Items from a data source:
○ ○ ○ ○

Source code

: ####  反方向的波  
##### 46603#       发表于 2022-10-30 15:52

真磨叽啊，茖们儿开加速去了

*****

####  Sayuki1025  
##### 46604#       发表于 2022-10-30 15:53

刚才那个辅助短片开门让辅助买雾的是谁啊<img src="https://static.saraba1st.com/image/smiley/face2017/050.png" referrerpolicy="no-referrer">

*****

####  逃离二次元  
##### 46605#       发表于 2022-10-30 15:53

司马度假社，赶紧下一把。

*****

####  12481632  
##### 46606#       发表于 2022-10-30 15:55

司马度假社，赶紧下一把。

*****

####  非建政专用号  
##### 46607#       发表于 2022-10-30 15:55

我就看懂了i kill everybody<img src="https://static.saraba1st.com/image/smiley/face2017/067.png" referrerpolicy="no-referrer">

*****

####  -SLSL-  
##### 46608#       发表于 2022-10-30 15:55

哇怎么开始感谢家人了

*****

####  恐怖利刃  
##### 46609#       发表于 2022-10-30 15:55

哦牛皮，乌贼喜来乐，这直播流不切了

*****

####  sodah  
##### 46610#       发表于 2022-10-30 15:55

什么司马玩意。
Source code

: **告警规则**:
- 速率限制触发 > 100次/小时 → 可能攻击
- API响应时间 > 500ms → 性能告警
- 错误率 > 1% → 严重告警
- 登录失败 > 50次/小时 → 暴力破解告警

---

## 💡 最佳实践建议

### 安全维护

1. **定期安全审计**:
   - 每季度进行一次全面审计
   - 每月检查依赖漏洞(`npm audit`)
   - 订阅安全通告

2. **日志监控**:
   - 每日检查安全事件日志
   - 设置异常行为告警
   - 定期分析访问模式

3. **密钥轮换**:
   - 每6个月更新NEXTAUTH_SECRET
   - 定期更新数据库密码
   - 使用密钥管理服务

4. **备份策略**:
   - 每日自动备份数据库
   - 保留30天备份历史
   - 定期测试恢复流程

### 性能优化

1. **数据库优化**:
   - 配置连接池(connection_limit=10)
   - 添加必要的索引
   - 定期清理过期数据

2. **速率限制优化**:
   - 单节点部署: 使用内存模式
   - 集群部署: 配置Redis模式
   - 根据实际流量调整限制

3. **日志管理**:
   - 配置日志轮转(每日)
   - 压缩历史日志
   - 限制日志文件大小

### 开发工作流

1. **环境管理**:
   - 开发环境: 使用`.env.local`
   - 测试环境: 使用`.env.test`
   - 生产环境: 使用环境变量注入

○ ○ ○ ○

§ **Required work**
Copy here each line of the preceding records with "referrer" in it.

§ **Result of this task**
刚才那个辅助短片开门让辅助买雾的是谁啊<img src="https://static.saraba1st.com/image/smiley/face2017/050.png" referrerpolicy="no-referrer">
我就看懂了i kill everybody<img src="https://static.saraba1st.com/image/smiley/face2017/067.png" referrerpolicy="no-referrer">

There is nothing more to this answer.